Dienstag, 03.09.2024: Sorge in der Zeit
"Wir müssen Mehl kaufen" höre ich meine Großmutter zu meinem Großvater sagen. Nichts Ungewöhnliches würde ich denken, wenn ich nicht kurz zuvor am Schrank gewesen wäre und wüsste, dass noch mindestens sechs Kilo Mehl in Tüten in eben diesem Schrank stehen.
Doch für meine Großmutter sind sechs Tüten Mehl die Zahl, bei der es spätestens gilt nachzukaufen. Bei genauerem Nachdenken kann ich mich nicht erinnern, jemals weniger als sechs Tüten im Vorratsschrank gesehen zu haben. Sie sorgt immer vor.
Als Kind der Kriegszeit weiß sie, was es heißt zu hungern. Die Vergangenheit bestimmt ihr Verhalten für die Zukunft. Wenn es ums Essen geht, mag sie keine unschönen Überraschungen. Besuch, ob angemeldet oder nicht, wird mit selbstgebackenen Kuchen versorgt, und zwar so viel, dass es für alle reicht. Eingefrorenes Brot und eingeweckte Früchte gehören ebenso zum Grundbestand von Nahrungsmitteln bei meiner Oma.
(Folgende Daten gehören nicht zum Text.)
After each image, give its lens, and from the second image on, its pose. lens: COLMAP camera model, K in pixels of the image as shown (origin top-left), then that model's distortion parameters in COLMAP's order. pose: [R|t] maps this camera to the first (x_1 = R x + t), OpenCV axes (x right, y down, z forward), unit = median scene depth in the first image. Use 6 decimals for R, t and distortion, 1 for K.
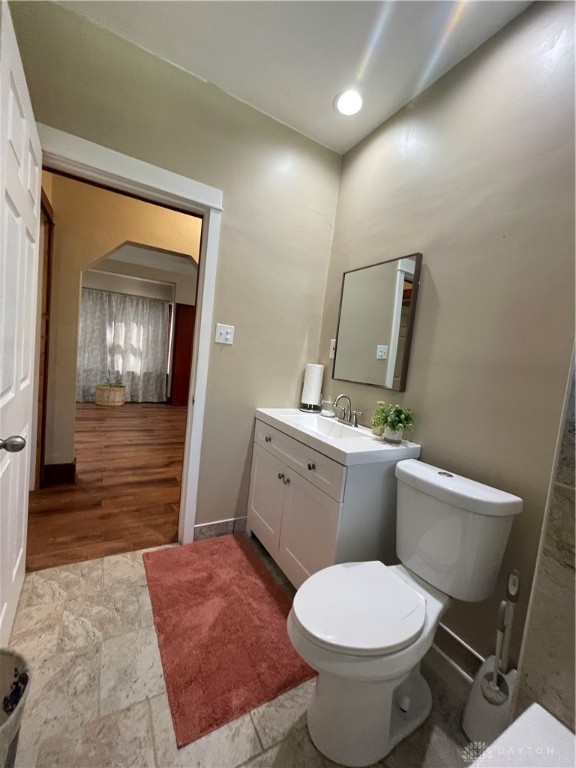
lens RADIAL K [[308.3, 0, 281.4], [0, 308.3, 382.6], [0, 0, 1]] dist [-0.001762, -0.000032]
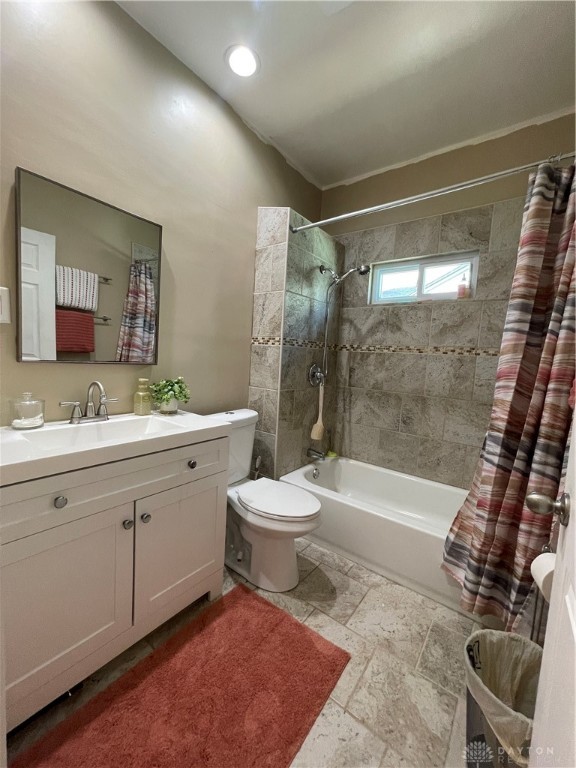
lens RADIAL K [[308.3, 0, 281.3], [0, 308.3, 382.5], [0, 0, 1]] dist [-0.001762, -0.000032]
pose [[-0.385879, -0.195050, 0.901695, -0.846308], [-0.023633, 0.979163, 0.201694, -0.159533], [-0.922247, 0.056520, -0.382448, 1.226504]]
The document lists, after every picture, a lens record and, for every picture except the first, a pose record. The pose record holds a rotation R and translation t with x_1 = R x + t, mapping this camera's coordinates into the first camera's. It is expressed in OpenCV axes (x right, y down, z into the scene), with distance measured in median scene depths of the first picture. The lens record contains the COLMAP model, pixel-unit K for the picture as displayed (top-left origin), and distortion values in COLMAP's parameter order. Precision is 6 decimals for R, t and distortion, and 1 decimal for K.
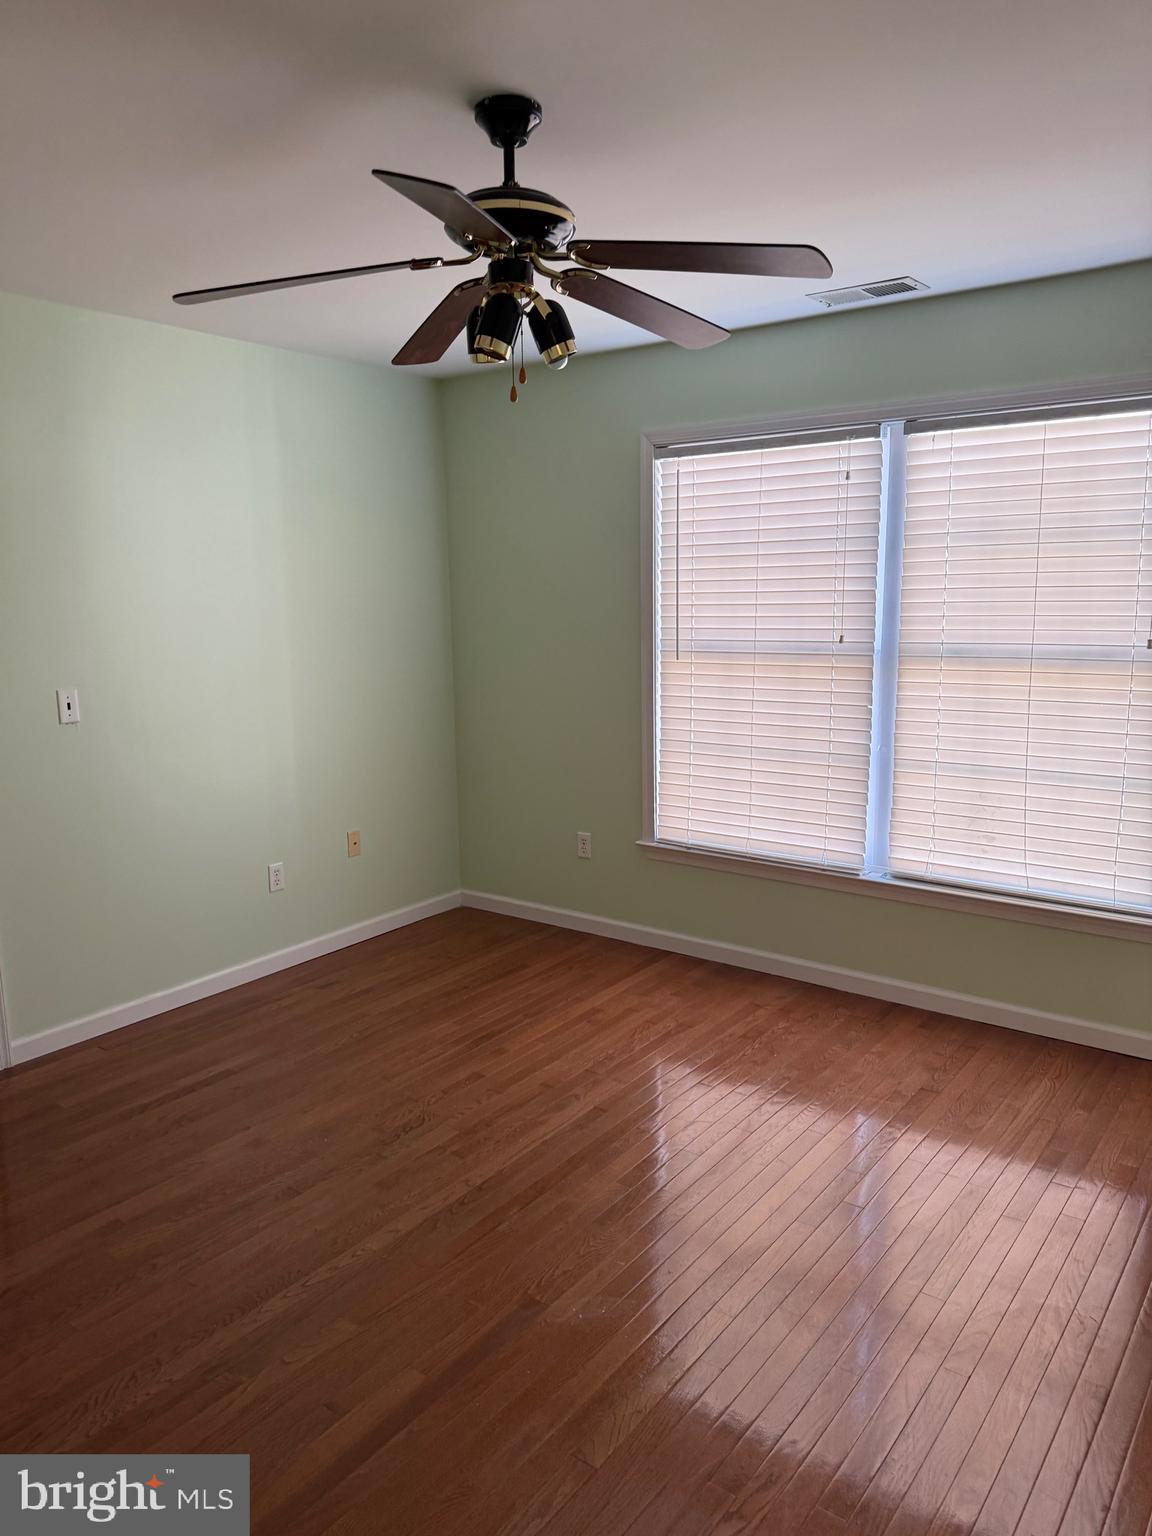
lens RADIAL K [[1089.5, 0, 577.9], [0, 1089.5, 775.8], [0, 0, 1]] dist [0.058165, -0.092241]
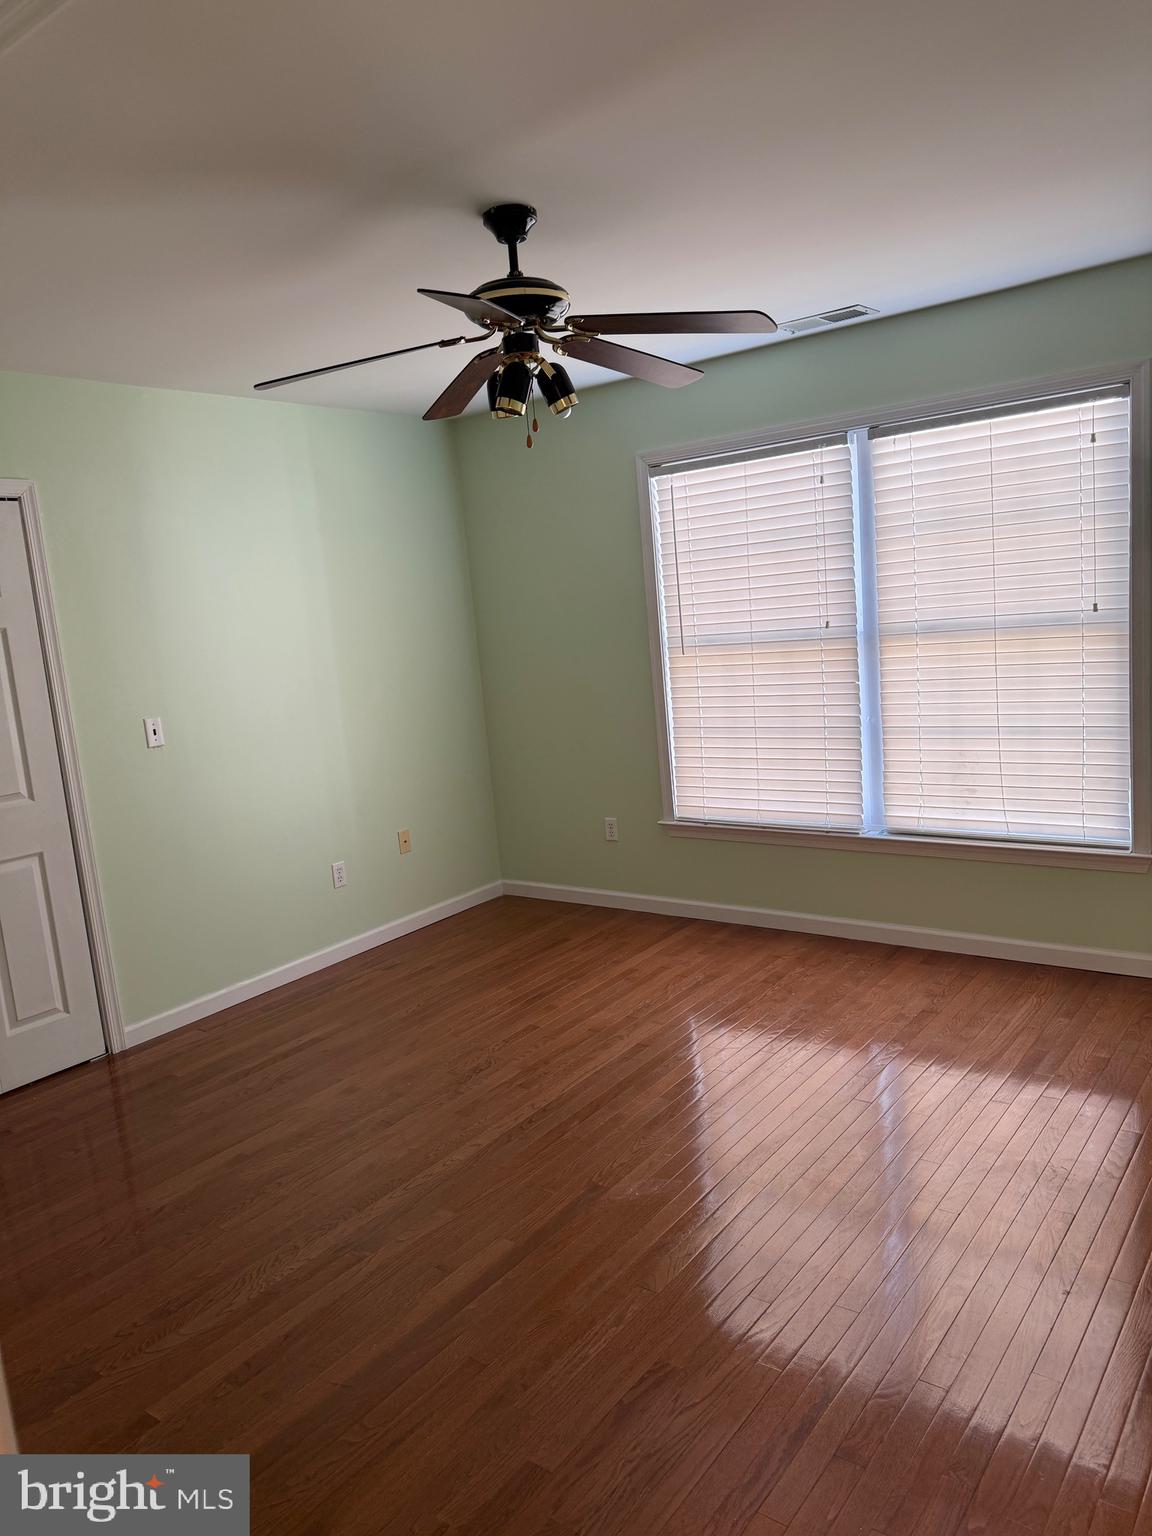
lens RADIAL K [[1089.5, 0, 577.9], [0, 1089.5, 775.8], [0, 0, 1]] dist [0.058165, -0.092241]
pose [[0.997301, -0.070977, -0.018797, -0.004909], [0.070751, 0.997417, -0.012412, 0.029172], [0.019630, 0.011048, 0.999746, -0.142103]]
Sie ist auf alles eingestellt, sie sorgt vor.
"Lieber haben als hätten" war ihr Motto. "Man weiß ja nie…" Beim Verhalten meiner Großmutter fallen mir immer die klugen Jungfrauen ein. (Mat 25, 1-13) Jesus erzählt von ihnen als Beispiel guter Vorsorge. Zu einer Hochzeit eingeladen hat die Hälfte Öl für die Lampe in der Nacht besorgt. Die andere Hälfte nicht. Als es Zeit wird, dem Bräutigam entgegenzugehen, haben nur die einen genug Licht und schaffen es zur Hochzeit.
Meine Großmutter hat ihren Vorrat an Lebensmitteln selbst bestimmt. Sie hat gut vorgesorgt. Aber ich habe sie nie besorgt erlebt. Das ist ein Unterschied. Jesus rät an anderer Stelle ausdrücklich davon ab, sich von den Sorgen auffressen zu lassen. (Mat 6, 31) Gut vorsorgen aber scheint geboten. Diese Unterscheidung möchte ich mir gern zu eigen machen.